Wednesday, July 7, 2010

Some Words on Cooking with Herbs

My herb garden is exploding -- the basil and parsley are trying to bolt and go straight to seed, the chives look like mutants from another planet and the thyme is popping up everywhere! The rosemary is huge and fragrant. My lavender is getting ready to bloom, but the dill is struggling. Nevertheless, I managed to pull a few fronds from it last week to flavor a few dishes.

I know several people who grow herbs, but rarely use them in their cooking. I think it's basically fear that keeps them from trying out some new tastes in the kitchen. Here are a few things that I like to do with my herbs. I've been fooling around with herb blends and medleys. Basically that means I go out into the garden, cut lots of herbs and bring them into the house. I give them a rinse, shake out the excess water and blot them with a towel. Then I get to chopping.
The next step is to decide what other flavor I'd like to add in. I almost always opt for a clove or 2 of garlic and some freshly ground black pepper.

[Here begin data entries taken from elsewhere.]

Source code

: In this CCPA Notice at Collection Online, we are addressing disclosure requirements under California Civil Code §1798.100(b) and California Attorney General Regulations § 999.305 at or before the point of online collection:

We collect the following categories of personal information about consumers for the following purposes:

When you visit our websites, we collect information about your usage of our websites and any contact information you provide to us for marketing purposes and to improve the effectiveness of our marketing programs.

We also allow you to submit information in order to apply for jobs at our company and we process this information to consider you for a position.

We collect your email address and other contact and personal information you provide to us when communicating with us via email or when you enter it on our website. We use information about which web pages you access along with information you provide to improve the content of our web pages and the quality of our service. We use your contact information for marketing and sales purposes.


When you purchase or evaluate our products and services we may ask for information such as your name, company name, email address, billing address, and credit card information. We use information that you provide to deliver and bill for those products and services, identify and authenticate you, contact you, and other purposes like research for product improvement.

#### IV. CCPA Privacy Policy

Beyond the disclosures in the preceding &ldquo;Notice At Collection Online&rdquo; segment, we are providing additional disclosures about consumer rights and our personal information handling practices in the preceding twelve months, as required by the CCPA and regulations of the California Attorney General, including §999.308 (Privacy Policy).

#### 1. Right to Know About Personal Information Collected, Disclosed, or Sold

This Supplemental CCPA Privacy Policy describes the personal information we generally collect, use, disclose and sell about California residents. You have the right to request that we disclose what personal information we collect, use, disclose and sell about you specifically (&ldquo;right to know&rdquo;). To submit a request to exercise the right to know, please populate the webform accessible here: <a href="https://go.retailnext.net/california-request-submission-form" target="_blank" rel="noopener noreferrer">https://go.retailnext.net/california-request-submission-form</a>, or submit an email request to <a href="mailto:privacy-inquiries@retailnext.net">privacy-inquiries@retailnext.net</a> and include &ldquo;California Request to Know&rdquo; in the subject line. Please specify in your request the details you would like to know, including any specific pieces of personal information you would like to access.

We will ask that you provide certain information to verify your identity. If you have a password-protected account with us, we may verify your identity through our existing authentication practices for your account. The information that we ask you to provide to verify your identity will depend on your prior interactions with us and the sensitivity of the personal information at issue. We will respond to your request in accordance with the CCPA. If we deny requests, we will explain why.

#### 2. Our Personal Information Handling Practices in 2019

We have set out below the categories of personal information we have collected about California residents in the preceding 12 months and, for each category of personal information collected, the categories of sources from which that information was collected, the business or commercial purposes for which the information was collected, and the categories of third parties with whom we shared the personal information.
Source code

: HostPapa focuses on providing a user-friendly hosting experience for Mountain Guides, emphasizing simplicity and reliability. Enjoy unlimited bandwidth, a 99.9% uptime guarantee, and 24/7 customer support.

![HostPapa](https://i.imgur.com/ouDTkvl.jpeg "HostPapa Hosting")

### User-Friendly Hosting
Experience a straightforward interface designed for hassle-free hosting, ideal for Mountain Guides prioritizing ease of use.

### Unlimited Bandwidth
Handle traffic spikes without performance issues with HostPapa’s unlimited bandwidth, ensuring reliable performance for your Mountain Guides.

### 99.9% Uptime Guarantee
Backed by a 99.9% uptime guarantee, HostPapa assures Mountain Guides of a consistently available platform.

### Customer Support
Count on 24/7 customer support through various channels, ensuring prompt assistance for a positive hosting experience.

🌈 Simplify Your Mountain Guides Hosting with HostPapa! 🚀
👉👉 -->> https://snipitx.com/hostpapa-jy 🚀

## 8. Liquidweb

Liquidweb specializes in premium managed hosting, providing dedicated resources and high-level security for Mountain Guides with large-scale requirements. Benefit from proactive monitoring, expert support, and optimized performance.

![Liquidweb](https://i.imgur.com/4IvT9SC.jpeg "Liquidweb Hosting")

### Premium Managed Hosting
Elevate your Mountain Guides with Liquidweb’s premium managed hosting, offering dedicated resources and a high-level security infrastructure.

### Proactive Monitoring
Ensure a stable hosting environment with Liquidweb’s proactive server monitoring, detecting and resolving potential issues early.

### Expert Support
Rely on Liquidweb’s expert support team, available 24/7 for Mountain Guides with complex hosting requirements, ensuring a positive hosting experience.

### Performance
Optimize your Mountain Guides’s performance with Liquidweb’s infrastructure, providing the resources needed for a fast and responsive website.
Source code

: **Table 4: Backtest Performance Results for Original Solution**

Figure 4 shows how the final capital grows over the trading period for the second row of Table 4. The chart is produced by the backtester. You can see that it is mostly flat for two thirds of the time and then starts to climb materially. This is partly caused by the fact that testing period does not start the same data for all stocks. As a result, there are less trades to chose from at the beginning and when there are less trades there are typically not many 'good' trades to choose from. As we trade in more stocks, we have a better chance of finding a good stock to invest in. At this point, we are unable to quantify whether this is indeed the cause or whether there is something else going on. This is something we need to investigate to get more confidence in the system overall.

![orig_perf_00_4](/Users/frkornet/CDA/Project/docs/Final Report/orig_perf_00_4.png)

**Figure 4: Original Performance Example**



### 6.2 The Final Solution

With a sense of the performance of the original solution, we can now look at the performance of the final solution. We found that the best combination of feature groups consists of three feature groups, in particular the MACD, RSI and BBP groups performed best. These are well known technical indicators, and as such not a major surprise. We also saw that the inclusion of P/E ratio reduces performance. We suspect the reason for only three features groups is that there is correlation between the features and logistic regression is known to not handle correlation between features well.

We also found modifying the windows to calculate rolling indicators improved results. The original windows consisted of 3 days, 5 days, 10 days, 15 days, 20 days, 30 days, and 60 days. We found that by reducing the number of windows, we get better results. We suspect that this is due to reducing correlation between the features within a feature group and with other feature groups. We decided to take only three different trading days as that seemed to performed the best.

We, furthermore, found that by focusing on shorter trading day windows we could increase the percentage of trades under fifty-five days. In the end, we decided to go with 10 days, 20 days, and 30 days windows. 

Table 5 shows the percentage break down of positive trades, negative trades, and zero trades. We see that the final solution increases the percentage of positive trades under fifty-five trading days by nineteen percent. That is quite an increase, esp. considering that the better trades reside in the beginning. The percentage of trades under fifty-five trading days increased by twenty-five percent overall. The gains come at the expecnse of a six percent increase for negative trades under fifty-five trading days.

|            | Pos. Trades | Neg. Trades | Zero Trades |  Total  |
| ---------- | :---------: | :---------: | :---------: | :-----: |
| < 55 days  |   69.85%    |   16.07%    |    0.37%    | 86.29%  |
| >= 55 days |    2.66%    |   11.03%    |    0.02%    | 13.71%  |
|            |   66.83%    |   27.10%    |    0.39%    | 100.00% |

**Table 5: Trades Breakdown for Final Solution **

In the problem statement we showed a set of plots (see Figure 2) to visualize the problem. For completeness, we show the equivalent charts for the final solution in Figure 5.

Often, I use a little lemon zest, from my handy dandy microplane grater. A little olive oil can moisten the mixture, and is welcome especially if you are planning on grilling your dinner.

Recently, I've used my "herb medley" in a sauteed shrimp dish and a baked salmon. For the shrimp, I simply put a little butter and olive oil into a non stick frying pan, and added 2 cloves of minced garlic. I let this cook, very low and slow, until the garlic got tender. I hate the taste of burned garlic, so I am always careful to cook it slowly, to let it's flavor develop in the oil. To the butter, oil and garlic mixture, I poured in 1/4 cup pinot grigio and about 2 T. of my basic herb medley -- that night it was basil, rosemary, flat leaf parsley, a little thyme and some garlic chives --and allowed this to simmer away for about 10 minutes and reduce a little, while I enjoyed a cold drink and prepared a salad and some bread. Then, I dropped in 10 peeled and deveined jumbo shrimp, tails off. I turned up the heat and let it cook for about 5 minutes, allowing the shrimp cook through and turn pink. I sprinkled the skillet with some sea salt and served it over angel hair pasta. It was a big hit!

The second meal I prepared was my trusty old standby, baked salmon. I spread a little olive oil on the bottom of a cookie sheet, laid on the salmon, and topped it with the herbs. This time, I made sure the medley included as much dill as I could harvest from the garden, and lemon zest. I incorporated the garlic clove while I was chopping the medley. I added a few tablespoons of white wine to the pan -- once again the pinot grigio -- and covered the fish with foil. I baked it for about 30 minutes at 375 degrees. It was tender, juicy and had a bright, fresh flavor. So easy, so fast!

Whatever you do, don't leave those herbs outside, languishing in the heat! Bring them in and cook, cook, cook!